Stored data entries
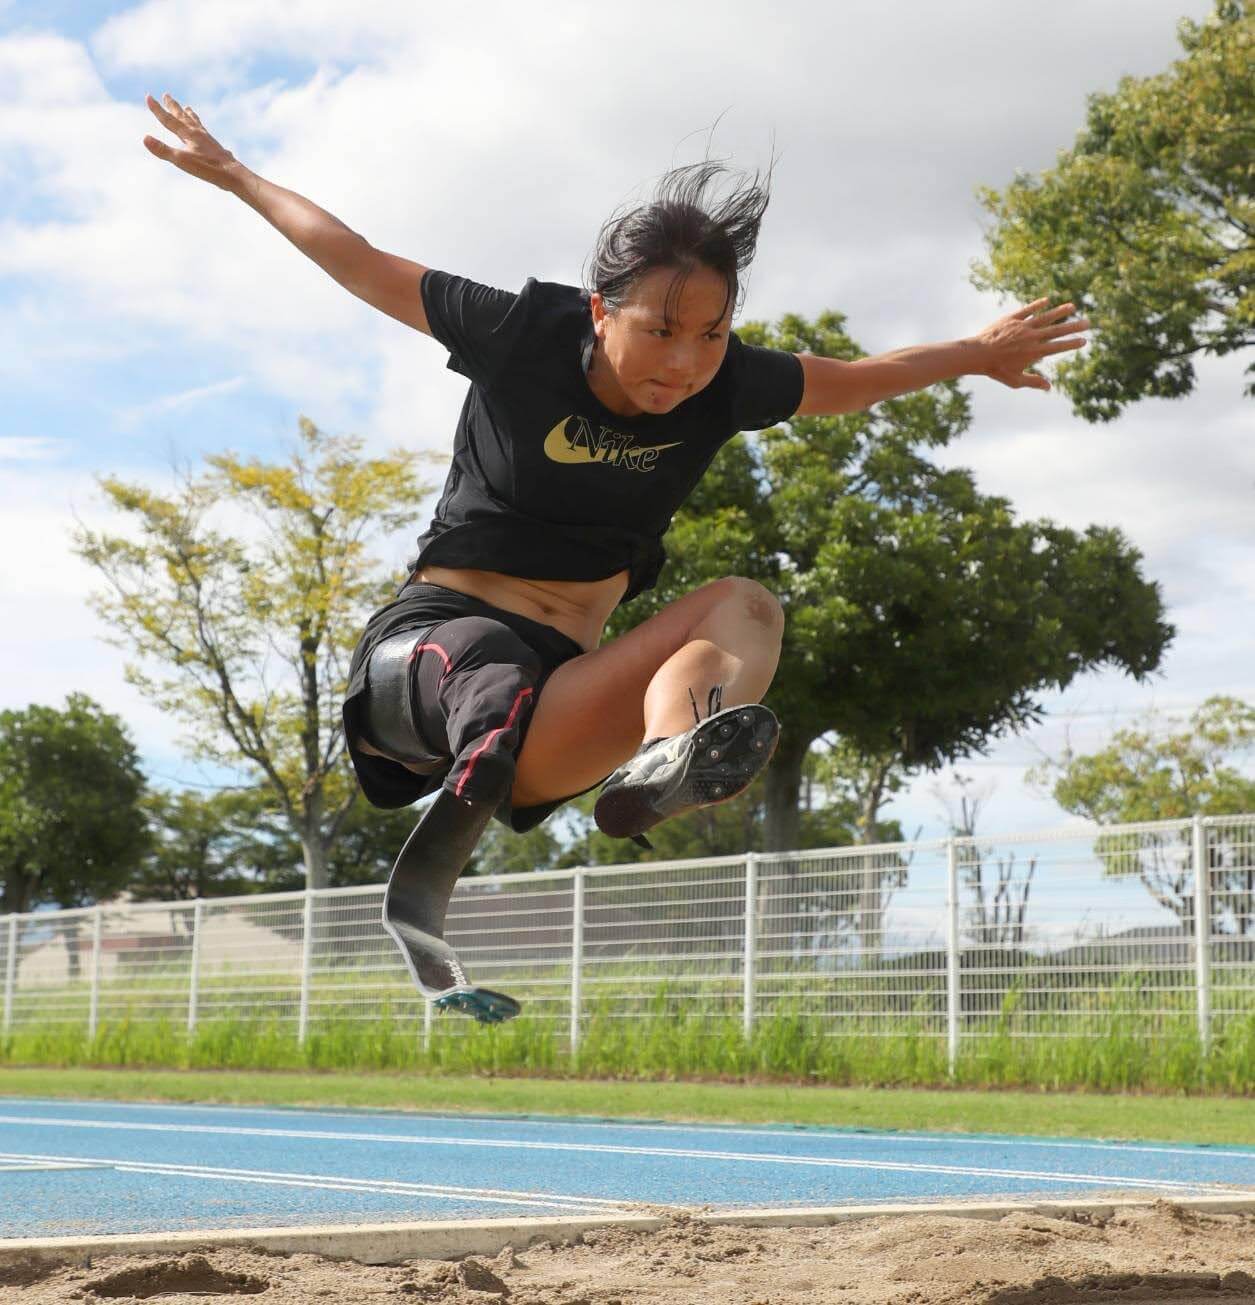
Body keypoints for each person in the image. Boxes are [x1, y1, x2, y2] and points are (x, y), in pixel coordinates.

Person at [143, 93, 1089, 1021]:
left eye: (711, 336)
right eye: (661, 332)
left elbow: (854, 382)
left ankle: (667, 752)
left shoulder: (725, 385)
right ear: (601, 310)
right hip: (425, 660)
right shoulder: (521, 335)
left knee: (747, 605)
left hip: (559, 705)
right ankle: (471, 781)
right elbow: (357, 260)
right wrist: (234, 177)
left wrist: (973, 353)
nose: (684, 364)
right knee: (492, 666)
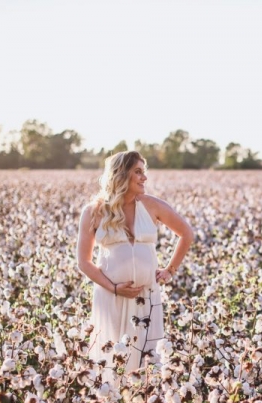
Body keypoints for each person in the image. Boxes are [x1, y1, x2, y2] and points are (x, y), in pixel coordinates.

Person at [77, 151, 194, 385]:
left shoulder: (152, 205)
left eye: (144, 171)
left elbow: (186, 233)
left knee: (148, 361)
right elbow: (84, 262)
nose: (144, 177)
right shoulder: (93, 211)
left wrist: (170, 270)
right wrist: (114, 287)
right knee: (111, 361)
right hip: (110, 298)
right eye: (138, 172)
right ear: (121, 174)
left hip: (147, 297)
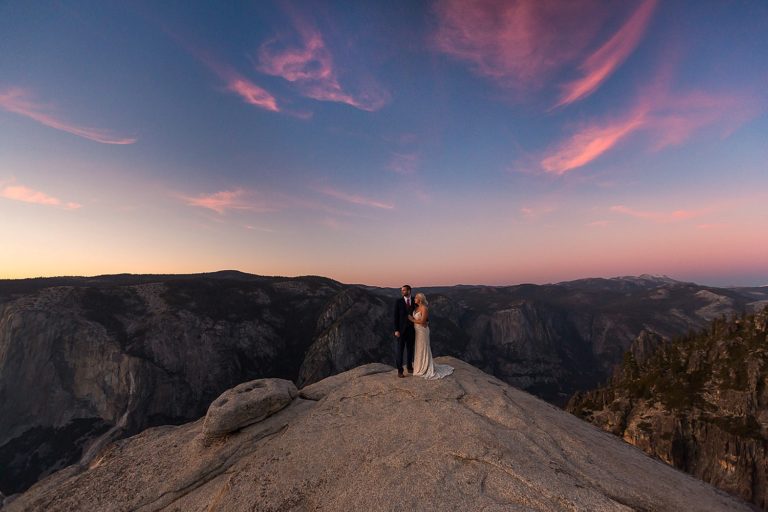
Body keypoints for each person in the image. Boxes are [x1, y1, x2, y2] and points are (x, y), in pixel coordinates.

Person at [409, 293, 454, 380]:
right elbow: (425, 321)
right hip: (417, 330)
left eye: (416, 298)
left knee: (423, 347)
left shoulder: (424, 308)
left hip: (422, 331)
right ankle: (420, 366)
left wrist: (412, 320)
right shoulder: (416, 308)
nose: (414, 299)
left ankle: (425, 366)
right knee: (418, 347)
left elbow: (422, 322)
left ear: (420, 299)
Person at [393, 285, 416, 378]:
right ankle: (400, 370)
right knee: (400, 351)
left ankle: (410, 367)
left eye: (404, 290)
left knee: (410, 349)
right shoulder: (398, 302)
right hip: (401, 331)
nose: (402, 291)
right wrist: (396, 330)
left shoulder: (415, 300)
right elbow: (395, 317)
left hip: (412, 330)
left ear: (409, 291)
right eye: (401, 290)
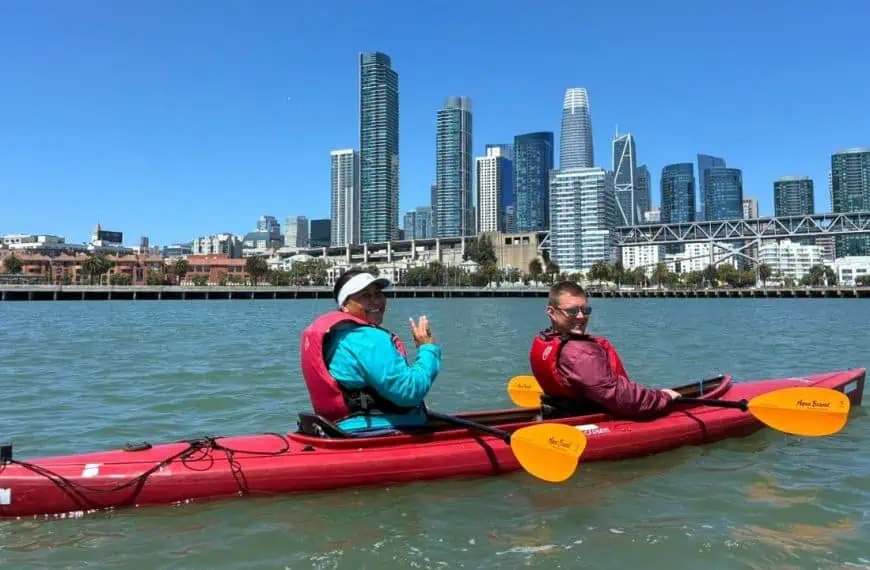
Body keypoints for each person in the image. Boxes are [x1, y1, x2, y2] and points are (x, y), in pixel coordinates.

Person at [299, 269, 441, 435]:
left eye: (378, 293)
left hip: (342, 427)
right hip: (378, 430)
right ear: (345, 305)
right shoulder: (365, 338)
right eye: (365, 296)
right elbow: (408, 391)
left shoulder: (339, 335)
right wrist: (427, 349)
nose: (375, 301)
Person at [528, 280, 681, 419]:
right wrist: (663, 397)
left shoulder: (546, 338)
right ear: (551, 312)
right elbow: (619, 396)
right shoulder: (579, 353)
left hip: (559, 413)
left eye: (585, 310)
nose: (581, 316)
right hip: (588, 419)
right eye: (572, 311)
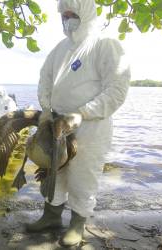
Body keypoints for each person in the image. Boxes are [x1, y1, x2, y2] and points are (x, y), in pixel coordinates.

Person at [28, 0, 131, 246]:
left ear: (85, 13)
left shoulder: (105, 45)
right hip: (58, 124)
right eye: (64, 14)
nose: (67, 18)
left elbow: (117, 89)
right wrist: (46, 109)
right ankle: (51, 217)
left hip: (91, 127)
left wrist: (83, 113)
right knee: (55, 171)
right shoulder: (60, 49)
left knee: (83, 176)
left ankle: (77, 223)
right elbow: (45, 78)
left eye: (73, 13)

- What the task requires -
Only one thing belongs in the answer: the number of lines of the data that contain the string "elbow".

- Final answer -
11